[Start of Attachment]
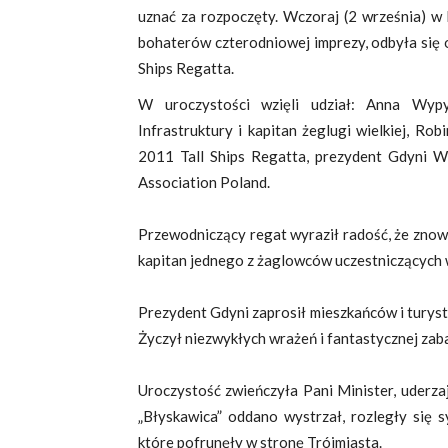
uznać za rozpoczęty. Wczoraj (2 września) 
bohaterów czterodniowej imprezy, odbyła się 
Ships Regatta.
W uroczystości wzięli udział: Anna Wyp
Infrastruktury i kapitan żeglugi wielkiej, R
2011 Tall Ships Regatta, prezydent Gdyni Wo
Association Poland.
Przewodniczący regat wyraził radość, że znow
kapitan jednego z żaglowców uczestniczących w
Prezydent Gdyni zaprosił mieszkańców i turystó
Życzył niezwykłych wrażeń i fantastycznej zab
Uroczystość zwieńczyła Pani Minister, uderza
„Błyskawica” oddano wystrzał, rozległy się
które pofrunęły w stronę Trójmiasta.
[End of Attachment]
Problem statement
Where a picture appears in the listing above, skip it and set down all the rest exactly.

Answer section
uznać za rozpoczęty. Wczoraj (2 września) 
bohaterów czterodniowej imprezy, odbyła się 
Ships Regatta.
W uroczystości wzięli udział: Anna Wyp
Infrastruktury i kapitan żeglugi wielkiej, R
2011 Tall Ships Regatta, prezydent Gdyni Wo
Association Poland.
Przewodniczący regat wyraził radość, że znow
kapitan jednego z żaglowców uczestniczących w
Prezydent Gdyni zaprosił mieszkańców i turystó
Życzył niezwykłych wrażeń i fantastycznej zab
Uroczystość zwieńczyła Pani Minister, uderza
„Błyskawica” oddano wystrzał, rozległy się
które pofrunęły w stronę Trójmiasta.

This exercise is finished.